Europinion
- Type: Daily
- Format: Online
- Founder: Will Kingston-Cox
- Editor-in-chief: Salome von Stolzmann
- Head of Design: Will Allen
- Founded: 2023
- Headquarters: London, England
- Website: https://europinion.uk

= Europinion =

Online opinion publication based in London

Europinion is an online daily opinion publication and social enterprise based in London, England. Founded in 2023, it publishes opinion journalism, podcasts and research on European and international affairs. Europinion also runs civic campaigns and youth engagement projects, focused on media literacy and disinformation resilience.

== Structure ==
Europinion's leadership includes Will Kingston-Cox as managing director and Salome von Stolzmann as Editor-in-Chief. Former Editors-in-Chief include Maxime Zigrand (2024-2026) and Cyrus Larcombe-Moore (2023-2024). The editorial approach emphasises commentary, opinion journalism, and youth contributions. Contributors have included students and young professionals from institutions such as the University of Oxford and University College London.

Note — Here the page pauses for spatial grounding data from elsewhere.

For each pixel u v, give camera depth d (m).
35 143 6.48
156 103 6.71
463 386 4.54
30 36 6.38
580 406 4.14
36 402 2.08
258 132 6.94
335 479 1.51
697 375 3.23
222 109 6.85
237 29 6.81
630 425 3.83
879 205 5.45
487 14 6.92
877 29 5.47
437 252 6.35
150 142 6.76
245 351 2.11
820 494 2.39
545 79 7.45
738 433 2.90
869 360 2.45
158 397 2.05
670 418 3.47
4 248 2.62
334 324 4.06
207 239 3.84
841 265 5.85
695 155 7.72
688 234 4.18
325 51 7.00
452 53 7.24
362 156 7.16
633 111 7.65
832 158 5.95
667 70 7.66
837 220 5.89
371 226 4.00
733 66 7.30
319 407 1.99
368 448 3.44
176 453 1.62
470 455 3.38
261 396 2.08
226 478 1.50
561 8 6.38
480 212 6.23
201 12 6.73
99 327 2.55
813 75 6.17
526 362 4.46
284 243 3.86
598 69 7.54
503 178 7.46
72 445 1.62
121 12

The Europinion Institute for Research (EIR) functions as a research arm. It has been recognised in academic contexts, for instance through an external peer-review role listed at the University of St Andrews.

== Activities ==

=== Commentary ===
Europinion publishes regular opinion pieces and commentary on UK, European, and international politics, economics, and foreign affairs. Its editorial focus is on interpretive articles and cross-spectrum debate, referred to by external outlets as an "independent European affairs newspaper" in the context of civic campaign. Commentators include former Croatian Justice Minister Vesna Škare-Ožbolt and Elle Farrell-Kingsley.

=== Media Literacy and Civic Engagement ===
Europinion has collaborated with student-led groups to deliver educational tools aimed at combatting disinformation. Europinion appeared before the European Parliament's Committee on Culture and Education in April 2025 during hearings on disinformation and civic resilience to present its media literacy toolkit proposals to safeguard young Europeans. In May 2025, Europinion published its peer-reviewed policy report 'Navigating the Information Disorder: European Youth in the Age of Disinformation'.

In June 2025, University of Oxford students partnered with the platform to present a "media literacy toolkit" adapted from the policy report to the European Parliament Special Committee for the European Democracy Shield, during its fact-finding mission to London.

Europinion has also participated in wider social campaigns. In 2025, Chartist magazine reported on a campaign against gender-based violence organised by the Young European Movement in partnership with the European Parliament and Europinion.